Imagens PA / Alamy Stock Photo
A plataforma de propriedade de Musk, X (antigo Twitter), foi criticada pela forma como lida com denúncias de abuso sexual infantil. A empresa foi multada pelo governo australiano em 2023 por descumprimento de uma investigação sobre suas práticas.
No ano passado, uma comissão do Senado dos EUA realizou uma audiência com executivos da tecnologia para testemunhar sobre a segurança infantil, incluindo o abuso e a exploração sexual, nas plataformas. A CEO da X, Linda Yaccarino, só concordou em comparecer após receber uma intimação emitida pelo governo.
Como uma das cinco grandes empresas tecnológicas, a X tem um papel importante a desempenhar no combate ao aliciamento online e na criação e divulgação de imagens de abuso sexual infantil.
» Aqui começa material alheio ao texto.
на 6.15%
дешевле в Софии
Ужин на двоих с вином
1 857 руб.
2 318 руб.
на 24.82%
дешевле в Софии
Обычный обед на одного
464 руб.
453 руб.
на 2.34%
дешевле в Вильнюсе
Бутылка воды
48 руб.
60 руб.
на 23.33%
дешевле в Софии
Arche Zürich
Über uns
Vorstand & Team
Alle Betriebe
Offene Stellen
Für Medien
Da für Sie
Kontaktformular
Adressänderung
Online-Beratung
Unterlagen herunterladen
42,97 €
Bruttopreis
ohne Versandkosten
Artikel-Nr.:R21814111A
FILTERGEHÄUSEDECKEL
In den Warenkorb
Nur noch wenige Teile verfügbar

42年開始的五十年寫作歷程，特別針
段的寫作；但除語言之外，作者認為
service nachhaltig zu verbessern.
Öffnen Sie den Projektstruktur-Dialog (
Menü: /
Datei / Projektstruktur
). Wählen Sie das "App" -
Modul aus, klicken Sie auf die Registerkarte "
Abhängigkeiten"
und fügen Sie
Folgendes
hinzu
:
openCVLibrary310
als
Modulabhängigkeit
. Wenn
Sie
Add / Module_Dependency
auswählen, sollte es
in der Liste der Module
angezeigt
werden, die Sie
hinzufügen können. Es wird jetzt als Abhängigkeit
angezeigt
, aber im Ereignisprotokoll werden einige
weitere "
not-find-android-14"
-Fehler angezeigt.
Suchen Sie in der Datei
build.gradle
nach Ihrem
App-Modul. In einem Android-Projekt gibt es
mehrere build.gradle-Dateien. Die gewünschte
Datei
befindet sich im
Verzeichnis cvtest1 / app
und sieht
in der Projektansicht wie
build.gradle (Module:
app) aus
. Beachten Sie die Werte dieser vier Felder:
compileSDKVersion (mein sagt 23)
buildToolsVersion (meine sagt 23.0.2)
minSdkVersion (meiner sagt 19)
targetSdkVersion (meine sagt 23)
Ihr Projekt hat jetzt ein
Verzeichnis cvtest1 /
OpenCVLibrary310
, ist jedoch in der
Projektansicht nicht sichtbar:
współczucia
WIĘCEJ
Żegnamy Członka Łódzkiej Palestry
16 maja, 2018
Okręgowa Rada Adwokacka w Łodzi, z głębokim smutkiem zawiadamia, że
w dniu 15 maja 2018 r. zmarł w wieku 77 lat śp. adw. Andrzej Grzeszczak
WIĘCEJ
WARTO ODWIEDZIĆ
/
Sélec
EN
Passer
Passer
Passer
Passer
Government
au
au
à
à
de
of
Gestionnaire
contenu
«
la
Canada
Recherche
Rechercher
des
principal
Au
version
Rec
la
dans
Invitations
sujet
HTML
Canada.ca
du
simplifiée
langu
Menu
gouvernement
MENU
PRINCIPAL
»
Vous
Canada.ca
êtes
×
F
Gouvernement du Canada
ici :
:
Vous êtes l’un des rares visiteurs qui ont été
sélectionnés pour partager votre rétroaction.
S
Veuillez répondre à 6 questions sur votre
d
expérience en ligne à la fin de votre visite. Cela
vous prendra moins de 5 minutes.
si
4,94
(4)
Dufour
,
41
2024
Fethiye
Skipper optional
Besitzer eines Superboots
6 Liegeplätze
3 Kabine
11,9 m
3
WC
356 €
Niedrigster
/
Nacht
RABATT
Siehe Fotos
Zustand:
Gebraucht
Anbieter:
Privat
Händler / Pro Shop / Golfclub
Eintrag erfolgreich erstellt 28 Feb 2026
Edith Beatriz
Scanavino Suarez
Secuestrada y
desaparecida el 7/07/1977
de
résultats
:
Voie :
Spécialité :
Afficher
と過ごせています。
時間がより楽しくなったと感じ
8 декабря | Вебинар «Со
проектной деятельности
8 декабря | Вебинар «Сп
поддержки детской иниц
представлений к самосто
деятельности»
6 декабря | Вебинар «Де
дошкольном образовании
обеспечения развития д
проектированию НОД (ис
A minha investigação recente com Susanna Alyce descobriu que os sobreviventes de abuso sexual infantil online sentiam que pouco estava a ser feito para reconhecer as suas experiências ou responder às suas recomendações.
Os comentários de Musk constituem uma distracção não só dos factos do abuso infantil no Reino Unido – que é maioritariamente perpetrado no seio das famílias e não por gangues – mas também do papel que ele poderia realmente desempenhar no trabalho para acabar com o abuso e a exploração infantil online. Quando mal-entendidos e deturpações sobre abusos se tornam virais, são os sobreviventes que mais sofrem.